Aims
To assess and compare the diagnostic yield and histologic quality of samples obtained with EchoTip ClearCore™ and Acquire™ needles during EUS-guided biopsy of solid pancreatic lesions.
Methods
A retrospective descriptive–correlational study including 19 patients who met the inclusion criteria and had no exclusion criteria, between June and November 2025. Tumor location, MOSE (visible core), number of passes, histologic quality, complications, and the need for repeat biopsy were evaluated. Differences between groups were assessed using the two-tailed Fisher’s exact test.
Results
The most frequent lesion location was the head/uncinate process (13/19; 68.4%). An adequate visible core (MOSE ≥4 mm) was obtained in all cases. Most procedures required more than one pass (14/19; 73.7%). No post-procedural complications were recorded. High-quality histology (score ≥7) was achieved in 91.7% of samples obtained with the EchoTip ClearCore™ needle, compared with 71.4% with the Acquire™ needle; this difference did not reach statistical significance (p = 0.5232), although the OR favored ClearCore™ (OR = 4.40). The mean number of passes was similar between devices (ClearCore™ 2.58 vs Acquire™ 2.14; p = 1.00). Diagnostic yield was high in both groups: 83.3% for EchoTip ClearCore™ and 100% for Acquire™, with no significant differences (p = 0.5088). No complications were observed in either group.

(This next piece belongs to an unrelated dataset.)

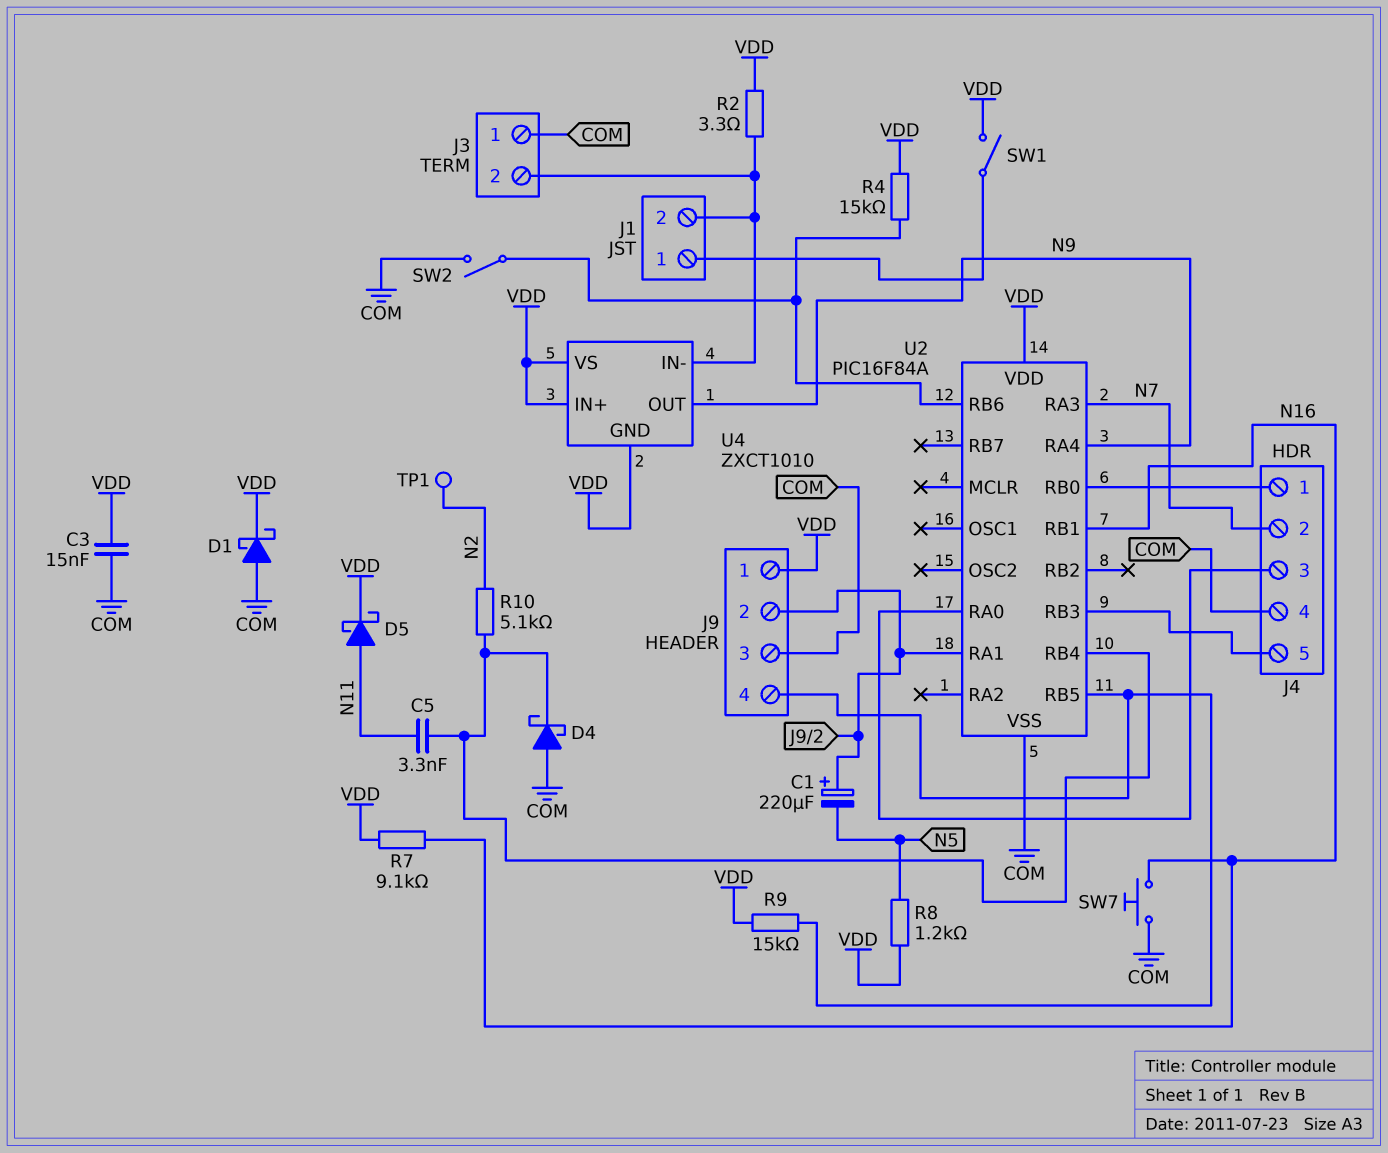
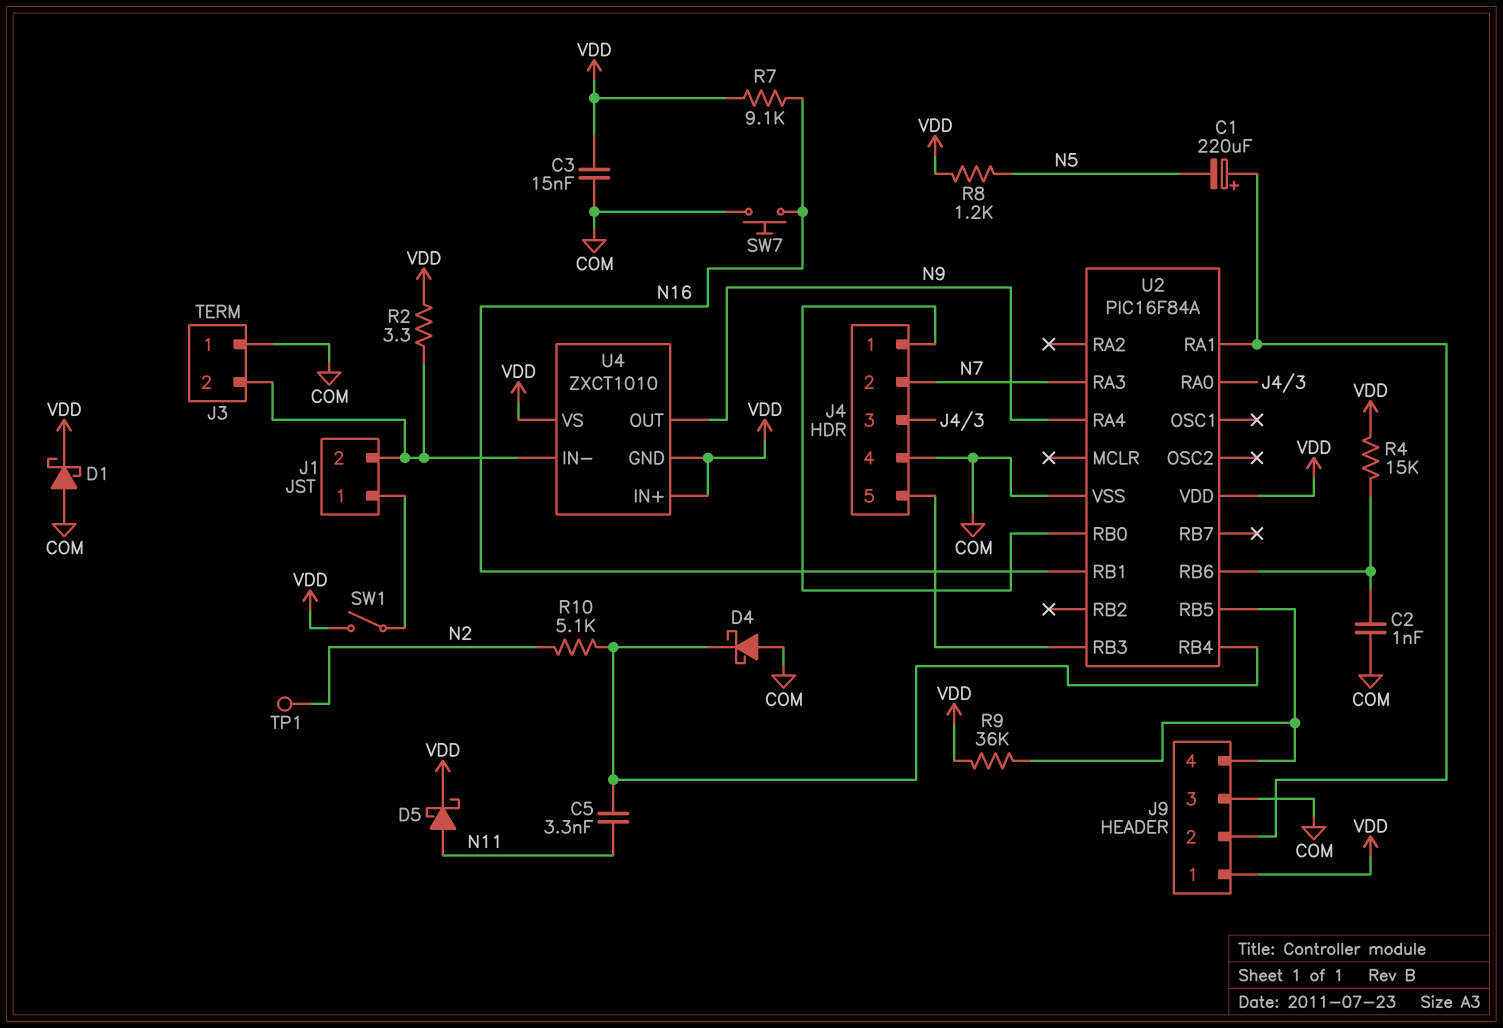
C2: none -> 1nF (COM, U2/RB6)
R9: 15k (J9/4, VDD) -> 36k (J9/4, VDD)
SW2: switch (COM, U2/RB6) -> none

| EchoTip ClearCore™ | Acquire™ | p | OR | |||
| Tumor location | Head/Uncinate process | 10 (83.3%) | 3 (42.9%) | |||
| Body/Tail | 2 (16.7%) | 4 (57.1%) | 0.1287 | 6.67 | ||
| MOSE (Visible core) | Adequate (≥4 mm) | 12 (100%) | 7 (100%) | |||
| Inadequate (<4 mm) | 0 (0%) | 0 (0%) | 1.00 | |||
| Number of needle passes | 0 (1 pass) | 3 (25%) | 2 (28.6%) | |||
| 1 (>1 pass) | 9 (75%) | 5 (71.4%) | 1.00 | 0.8333 | ||
| Histological quality | High (≥7) | 11 (91.7%) | 5 (71.4%) | |||
| Low (<7) | 1 (8.3%) | 2 (28.6%) | 0.5232 | 4.4 | ||
| Histological diagnosis | Diagnostic | 10 (83.3%) | 7 (100%) | |||
| Non-diagnostic | 2 (16.7%) | 0 (0%) | 0.5088 | |||
| Post-procedural complications | No | 12 (100%) | 7 (100%) | |||
| Yes | 0 (0%) | 0 (0%) | 1.00 | |||
| Need for repeat biopsy | No | 11 (91.7%) | 6 (85.7%) | |||
| Yes | 1 (8.3%) | 1 (14.3%) | 1.00 | 1.8333 | ||
| Surgical confirmation | No | 12 (100%) | 6 (85.7%) | |||
| Yes | 0 (0%) | 1 (14.3%) | 0.3684 | |||
Conclusions
Both needles demonstrated safety and satisfactory diagnostic performance. No statistically significant association was found between needle type and either histologic sample quality or diagnostic yield. A limitation of the study was the small sample size.